Friday, October 21, 2011

Canadian Inflation: Not good at 3.2%

So the data is in, and headline CPI inflation is not good at all, in fact even the Core CPI is higher -- below the 2% threshold but at 1.9% (1.5% last month) this is at the upper limit (I would say a little beyond) what the Bank of Canada wants (in fact the BoC has a 1% -- 3% target CPI band).  

Headline inflation has been (two months running) above the target set by the BoC some years ago, bottom line energy prices are much higher than they were a year ago (14%), but so is everything else.  Canada's reality is that, very much like the U.S., it is a service economy, a labor is much tighter in Canada -- strike threats are in the air all the time (in the case of Air Canada literally) because the labor market -- while not drum tight -- is still getting tighter.  Just an FYI gasoline prices in September 2011 were 22% higher than a year earlier.  No graph today, they are meaningless -- prices are rising and the BoC's hands are tied.  Only actor that has some room to maneuver is fiscal policy... no news on that front. 

The impact is now being felt (surprise, surprise) in the interest rate futures market, that had for serveral weeks now been implying the risk of cuts in the BoC directors rates, that has now ebbed to a point where the futures are essentially flat -- there is no pressure (there never was much) for interest rates to fall, nor is there for interest rate to rise -- exogenous events (Europe, America and China) guide Canada's monetary policy right now.

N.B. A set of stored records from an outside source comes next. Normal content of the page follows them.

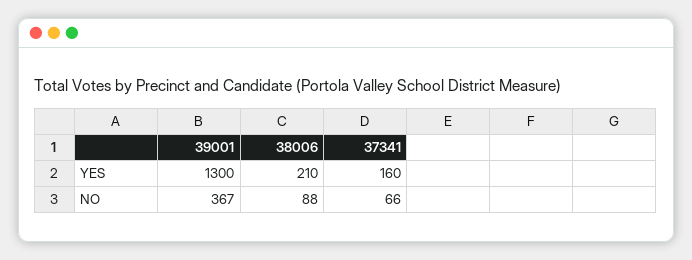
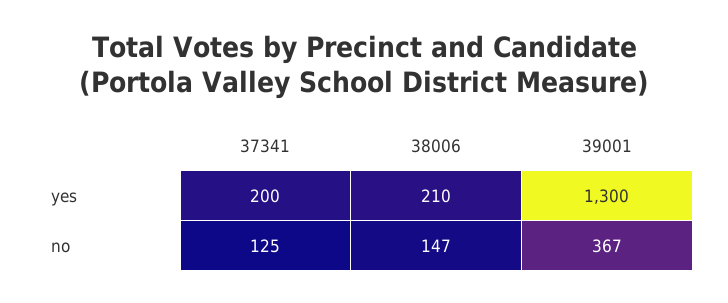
37341, YES: 160 -> 200
38006, NO: 88 -> 147
37341, NO: 66 -> 125

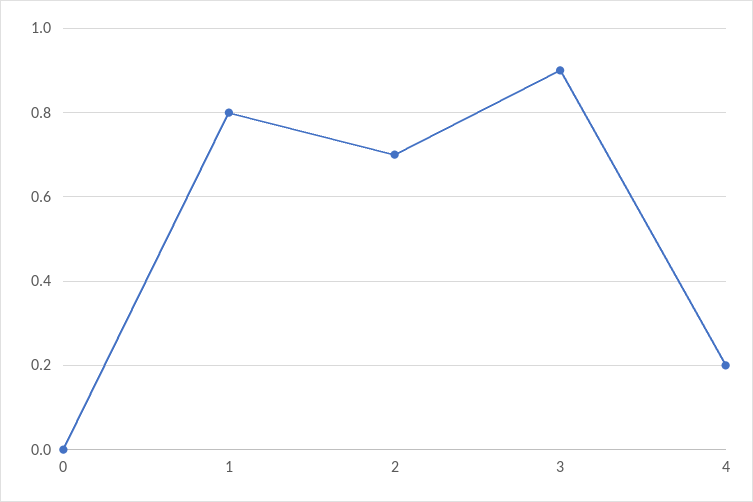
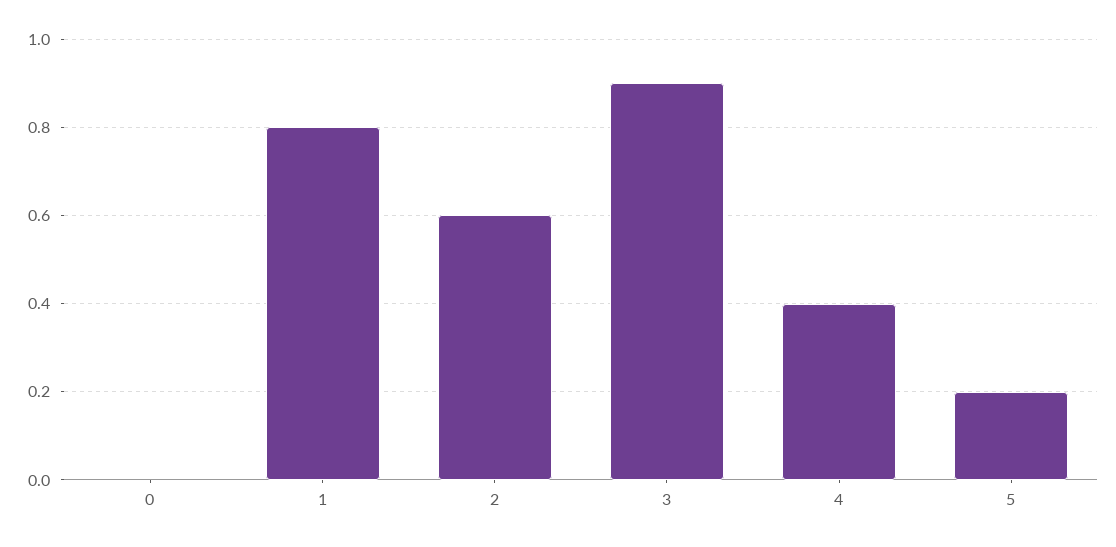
2: 0.7 -> 0.6
4: 0.2 -> 0.4
5: none -> 0.2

Speaking of which, the Europeans seem to be doing their best efforts tor educe expectation of the weekend summit.  Frankly, since their failure spans nearly two years now, it is hardly surprising.  Merkel needs to decide if she is ready to leave the political scene -- because that would be the impact in agreeing to the "enlarged" EFTF program (whatever form it eventually takes).  Worse for Merkel and Sarkosy is whatever political chip they pay to get this deal done, the reality is that all the projects being "announced" fail in their intent.  This crisis (with Greece being its current center point) is not a liquidity crisis (all the EFTF programs talk about liquidity) it is a solvency crisis.  Greece could deflate its way to competitive pricing, but the pain (and time frame) are unacceptable to the population (they will get replace the current government with one that promise the end of pain!  I'm not making an analogy here in the type of regime that will result in Greece, but that is exactly how Hitler came to power -- he promissed "to end the pain of reparation").